FDA's proposal to build a modern system to gather real-world evidence (RWE) from about 10 million individuals could have profound implications, but it will realize its potential only if FDA takes a more expansive view of what RWE can be, writes Paul Glimcher.
Paul Glimcher
In a sign of the increasing role real-world evidence (RWE) will have in healthcare research, FDA recently announced a $100 million proposal to build a modern system to gather RWE from about 10 million individuals. The good news is that this could transform clinical trials for a generation; the bad (or at least worrisome) news is that as currently planned this dramatic initiative might wind up being largely limited to data from electronic health records.
The FDA announcement comes at a time of growing consensus that the future of clinical trials will depend heavily upon the gathering and analysis of RWE. What exactly is RWE? By definition, RWE in healthcare consists of information about patient health status, outcomes and care delivery from “real-world sources”. That data could come from just about anywhere: from data gathered in a physician’s office, to automated recording of the exact time at which a patient takes medication in her home, to the number of steps a person takes each day, to the quality of air in a person’s home, to the amount of tobacco smoke to which they are exposed. With the rapidly expanding technological base being developed today, the possibilities are just about limitless.
The critical idea for many researchers is that RWE analyses can go beyond data entered by physicians and technologists into an electronic medical record and can record health-related events happening in the real-world outside the hospital or doctor’s office. These new data could be used to generate truly novel insights about how a drug is actually used and how it interacts with the observable health-related behaviors of study participants. RWE from outside the traditional medical environment will undoubtedly let us explore new research questions, complement and refine the findings of traditional clinical trials, and fill knowledge gaps which prevent us from seeing why a medication works for some patients and not for others.
For all these reasons the FDA proposal is important and could have profound implications, but it will realize its potential only if FDA takes a more expansive view of what RWE can be – genuinely moving beyond data from billing codes and medical records.
So what kinds of data should the FDA consider including in the RWE initiative?
Validated Consumer Medical Device Data: The low-hanging fruit in RWE would be the use of external data sensors of the kind consumers already buy. Consider the many scales in the marketplace that gather heart rate data each day. Or the newer devices that can even gather electrocardiograms. From devices measuring blood-pressure to devices quantifying indoor air quality, if FDA were to develop guidelines for incorporating these kinds of existing measures in to studies this could provide a simply and impactful way for big pharma to new class of readily available data.

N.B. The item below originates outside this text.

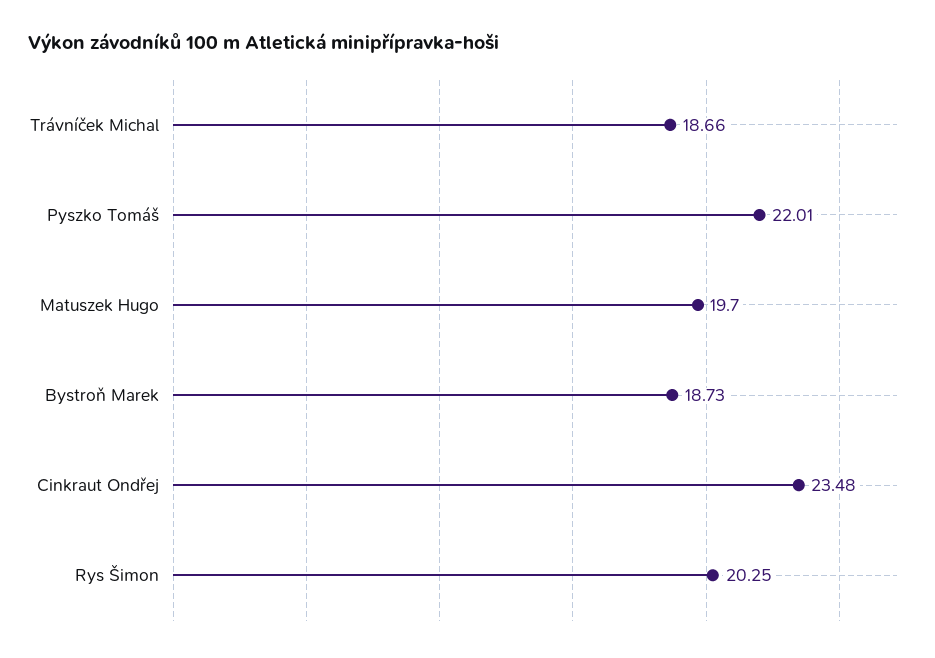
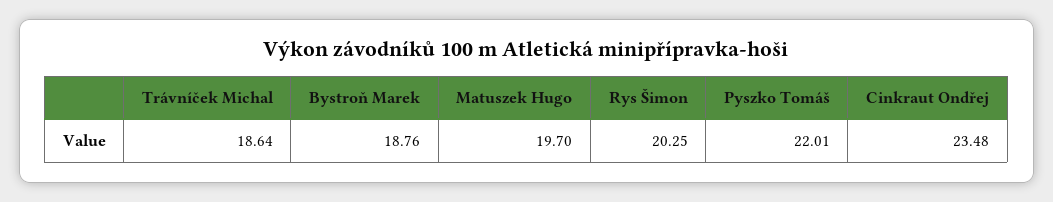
Trávníček Michal: 18.66 -> 18.64
Bystroň Marek: 18.73 -> 18.76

Proprietary Consumer Devices: A bit more challenging – but totally doable-would be gathering data from consumer devices that have not yet been standardized or validated. RWE from accelerometers can be used to measure fitness and activity levels, is one example of this class of data. Of course, the challenge with proprietary data sources is that each brand of device being sold today uses different proprietary algorithms. As a result, a person who walks a mile wearing two different brands of accelerometers will find the two devices report completely different number of steps taken. What needs to be done to use this kind of data is for FDA to help industry to develop data standards that can them be made available to device manufacturers. It is not that hard to imagine a company like Fitbit or Garmin offering a version of its devices that implement a standardized medical algorithm. This would be a boon to researchers and players in the pharmaceutical industry, players that have already expressed an interest in such a standard.
Novel Data Classes: Probably the most mature of the new data classes is geotrack data. Using smartphones to compute how much time a person spends walking each day, and at one speed, is surprisingly easy. Measures that approximate how much time a person spends smoking or stationary are also possible. Even measuring how much time a month a subject spends at health care providers of any kind is easy to do. Better yet, these kinds of measures can (at a technical level) be made without the study sponsor ever having access to the private geotracks of the participants. What we would do with this kind of data is obviously an open question but knowing how much time a subject spends at health care facilities is surely real-world evidence we want and need.
FDA deserves praise for its decision to embrace the potential of RWE. Many of us in the academic and corporate mobile health space hope that FDA’s definition of RWE is as broad and exciting as the field that they hope to invigorate.
Paul W. Glimcher holds the Julius Silver, Rosyln S. Silver and Enid Silver Winslow Chair of Neural Science at New York University and is Professor of Neuroscience and Physiology at NYU’s Langone School of Medicine. He is also Professor of Economics and Psychology at NYU. He is also Chief Executive Officer of Data Cubed LLC.